CHARLES Stewart Henry Vane Tempest Stewart, seventh Marquess of Londonderry, played a central though now largely overlooked role in political life in the immediate post-partition years of Northern Ireland, serving most notably as the first minister of education from 1921-1926. A century later, what can we learn today from this intriguing figure?
The seventh Marquess (Londonderry) was born on May 13 1878 into one of the wealthiest and most powerful Anglo-Irish aristocratic families, with houses at Mountstewart, Park Lane in London and Co Durham (location of the family’s rich coalfields).
A cousin of Churchill and on first name terms with the king, Londonderry was inspired by his ancestor, Viscount Castlereagh (the second Marquess), who had been instrumental in securing the passage of the Irish Act of Union with Britain in 1800, and had orchestrated the Congress of Vienna in 1815.
The sixth Marquess (Londonderry’s father) had also served as Lord Lieutenant of Ireland (1886-1889) – his son recalled entering Dublin as a young boy in a state procession to cheering crowds.
After schooling at Eton, officer training at Sandhurst and a military career in the Royal Horse Guards which included active service at the Somme, Londonderry entered politics reluctantly and out of a sense of duty to his father who encouraged him to stand for election to parliament at Westminster in 1906.
Having accepted Sir James Craig’s invitation to leave Westminster and join the new Northern Ireland government, Londonderry’s career as leader of the Senate and first minister of education in Northern Ireland is often derided as a failure.
He is perhaps best remembered for the 1923 Education Act (also known as the Londonderry Act) which was a bold piece of legislation for its time. If successful, the act would have created a school system free from religious denominationalism under local education authority control but his vision was ultimately thwarted by trenchant clerical opposition from both sides of the community.
In the first instance, resistance came from the Catholic Church whose suspicions were raised from the outset by the potential loss of influence if they were to transfer full control of their schools to the state, even if it would have meant access to capital funding.
Archbishop Michael Logue wrote to Londonderry rejecting his invitation to nominate Catholic representatives to the Lynn Committee (established to propose the detail of the educational reform) in September 1921 fearing that the committee would be used “as a foundation and pretext” for an “attack… against our Catholic schools”.
Londonderry wrote to the Lord Lieutenant (Viscount FitzAlan – a Catholic) invoking his support and claiming that he would “do anything to raise this committee above all political and sectarian prejudices” but to no avail.
Instead, the Catholic clerical primary school managers met in Dublin in October 1921 and made their position quite clear: “in view of pending changes in Irish education, we wish to reassert the great fundamental principle that the only satisfactory system of education for Catholics is one wherein Catholic children are taught in Catholic schools by Catholic teachers under Catholic auspices.”

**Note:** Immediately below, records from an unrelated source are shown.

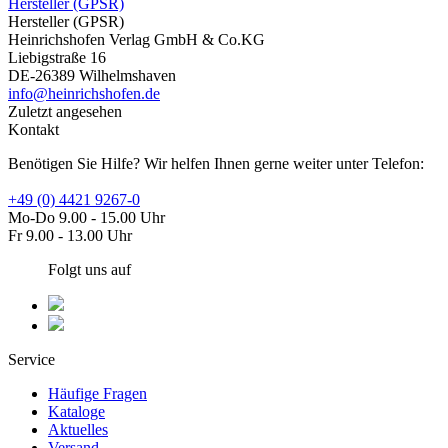
Hersteller (GPSR)
Hersteller (GPSR)
Heinrichshofen Verlag GmbH & Co.KG
Liebigstraße 16
DE-26389 Wilhelmshaven
info@heinrichshofen.de
Zuletzt angesehen
Kontakt
Benötigen Sie Hilfe? Wir helfen Ihnen gerne weiter unter Telefon:
+49 (0) 4421 9267-0
Mo-Do 9.00 - 15.00 Uhr
Fr 9.00 - 13.00 Uhr
Folgt uns auf
Service
Häufige Fragen
Kataloge
Aktuelles
Versand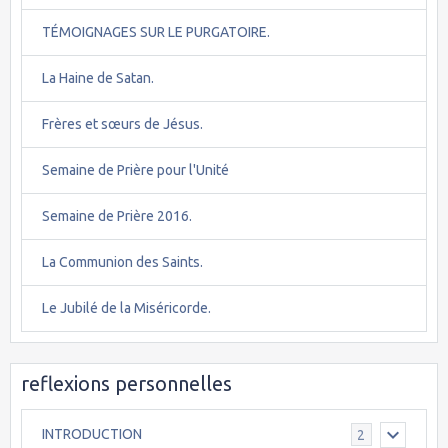
TÉMOIGNAGES SUR LE PURGATOIRE.
La Haine de Satan.
Frères et sœurs de Jésus.
Semaine de Prière pour l'Unité
Semaine de Prière 2016.
La Communion des Saints.
Le Jubilé de la Miséricorde.
reflexions personnelles
INTRODUCTION
2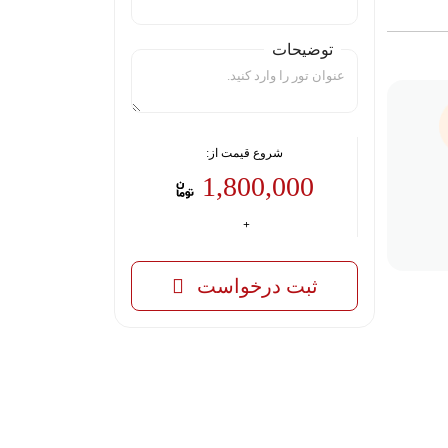
توضیحات
شروع قیمت از:
1,800,000
ثبت درخواست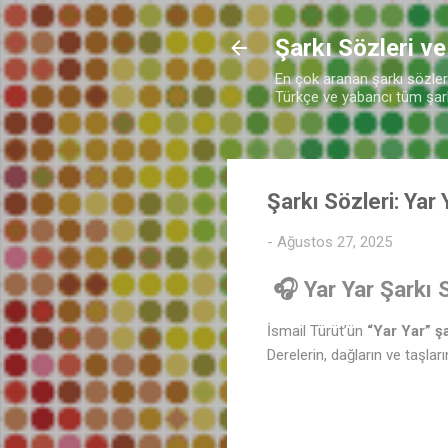
Şarkı Sözleri ve
En çok aranan şarkı sözleri 
Türkçe ve yabancı tüm şarkı
Şarkı Sözleri: Yar 
-
Ağustos 27, 2025
🎧 Yar Yar Şarkı S
İsmail Türüt’ün
“Yar Yar” şa
Derelerin, dağların ve taşla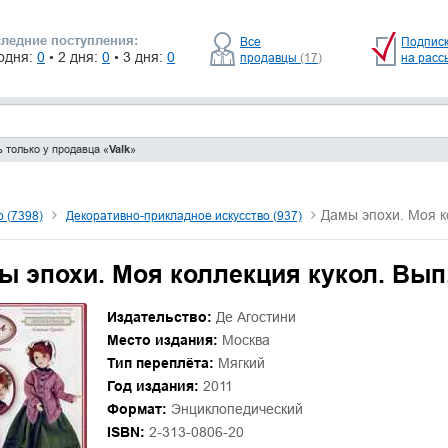
ледние поступления:
Все
Подпис
одня:
0
• 2 дня:
0
• 3 дня:
0
продавцы
(17)
на расс
 только у продавца «
Valk
»
Дамы эпохи. Моя к
о (7398)
Декоративно-прикладное искусство (937)
ы эпохи. Моя коллекция кукол. Вып.
Издательство:
Де Агостини
Место издания:
Москва
Тип переплёта:
Мягкий
Год издания:
2011
Формат:
Энциклопедический
ISBN:
2-313-0806-20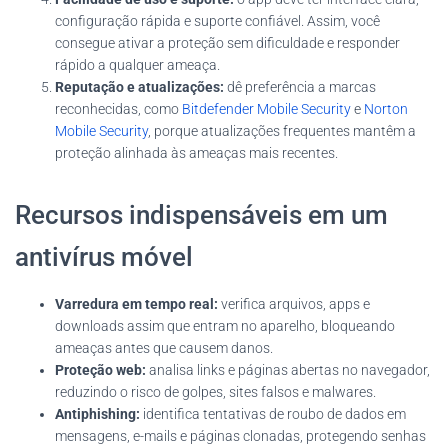
configuração rápida e suporte confiável. Assim, você
consegue ativar a proteção sem dificuldade e responder
rápido a qualquer ameaça.
Reputação e atualizações:
dê preferência a marcas
reconhecidas, como
Bitdefender Mobile Security
e
Norton
Mobile Security
, porque atualizações frequentes mantêm a
proteção alinhada às ameaças mais recentes.
Recursos indispensáveis em um
antivírus móvel
Varredura em tempo real:
verifica arquivos, apps e
downloads assim que entram no aparelho, bloqueando
ameaças antes que causem danos.
Proteção web:
analisa links e páginas abertas no navegador,
reduzindo o risco de golpes, sites falsos e malwares.
Antiphishing:
identifica tentativas de roubo de dados em
mensagens, e-mails e páginas clonadas, protegendo senhas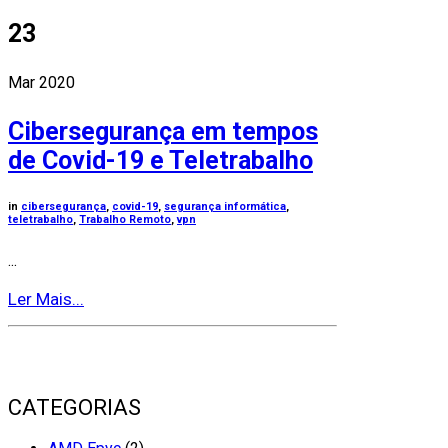
23
Mar 2020
Cibersegurança em tempos
de Covid-19 e Teletrabalho
in
cibersegurança
,
covid-19
,
segurança informática
,
teletrabalho
,
Trabalho Remoto
,
vpn
...
Ler Mais...
CATEGORIAS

The subsequent 1923 Education Act, based largely on the Lynn Committee’s recommendations but with an amendment by Londonderry to prohibit local education authorities from providing any denominational religious instruction in transferred schools, also subsequently provoked a growing campaign of resistance led by the Protestant churches who feared that the reforms would create “godless” schools through preventing the delivery by teachers of “a programme of simple Bible instruction” in transferred schools.

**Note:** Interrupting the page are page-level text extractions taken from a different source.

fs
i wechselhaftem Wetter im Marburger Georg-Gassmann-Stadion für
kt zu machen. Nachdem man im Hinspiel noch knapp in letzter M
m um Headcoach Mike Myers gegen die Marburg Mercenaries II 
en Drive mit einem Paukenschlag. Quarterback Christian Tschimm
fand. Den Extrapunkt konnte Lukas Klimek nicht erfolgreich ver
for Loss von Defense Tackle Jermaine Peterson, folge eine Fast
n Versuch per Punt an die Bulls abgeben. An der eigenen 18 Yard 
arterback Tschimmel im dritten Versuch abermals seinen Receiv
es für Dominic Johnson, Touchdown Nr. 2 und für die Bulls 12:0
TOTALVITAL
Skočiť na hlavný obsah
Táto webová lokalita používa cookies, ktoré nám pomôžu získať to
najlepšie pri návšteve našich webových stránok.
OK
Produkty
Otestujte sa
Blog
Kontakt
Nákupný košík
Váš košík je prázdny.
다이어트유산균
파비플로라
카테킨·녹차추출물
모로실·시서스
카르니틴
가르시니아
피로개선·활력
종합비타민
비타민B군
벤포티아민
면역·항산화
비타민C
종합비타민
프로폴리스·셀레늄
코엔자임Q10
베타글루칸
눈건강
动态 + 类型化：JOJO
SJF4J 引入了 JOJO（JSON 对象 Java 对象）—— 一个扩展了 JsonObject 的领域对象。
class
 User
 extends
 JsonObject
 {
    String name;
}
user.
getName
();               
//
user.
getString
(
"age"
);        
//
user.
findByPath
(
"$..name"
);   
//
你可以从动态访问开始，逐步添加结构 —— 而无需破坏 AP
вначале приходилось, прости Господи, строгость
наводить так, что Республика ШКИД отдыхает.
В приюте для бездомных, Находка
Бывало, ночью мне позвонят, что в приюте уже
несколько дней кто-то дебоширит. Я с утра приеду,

The Protestant churches were also incensed by the stipulation in the act that forbade the appointment of teachers to transferred schools based on religious affiliation.
While Londonderry was intent to ride out the bitter storm, his fate was eventually sealed when Craig withdrew his support, fearful of the mounting campaign which was threatening to split unionism.
Disillusioned by the opposition to his education reforms, humiliated and frustrated by his growing alienation from the unionist leadership, and increasingly distracted by the impact of the turbulent general strike on his Durham coalfields, Londonderry resigned in early 1926. His subsequent ministerial career at Westminster in the 1930s would be remembered most for another failure: his support of appeasement with Hitler, an attempt, he felt, to bring lasting peace to Europe and avoid a repeat of the horrors of 1914-18.
So how should Londonderry’s term as minister of education be remembered?
Admittedly, his reforms came to little, despite his best intentions. Had they succeeded, however, they could have brought a single, non-denominational education system which still eludes us a century later.
Should he be viewed as a progressive visionary ahead of his time, thwarted only by clerical self-interest and internal unionist insecurity, or rather as a detached patrician too far removed from the everyday realpolitik to pre-empt the partisan feuding of a deeply divided post-partition Ireland?
Perhaps he was both, and his experience of Northern Ireland politics certainly left him bruised and frustrated, but notwithstanding his flaws, I would argue that he should be given credit for his audacious plans to overcome historical divisions and create a common education system for all.
Just think, if his plans had succeeded, where would our education system be today?
:: Dr Noel Purdy is director of research and scholarship at Stranmillis University College, Belfast.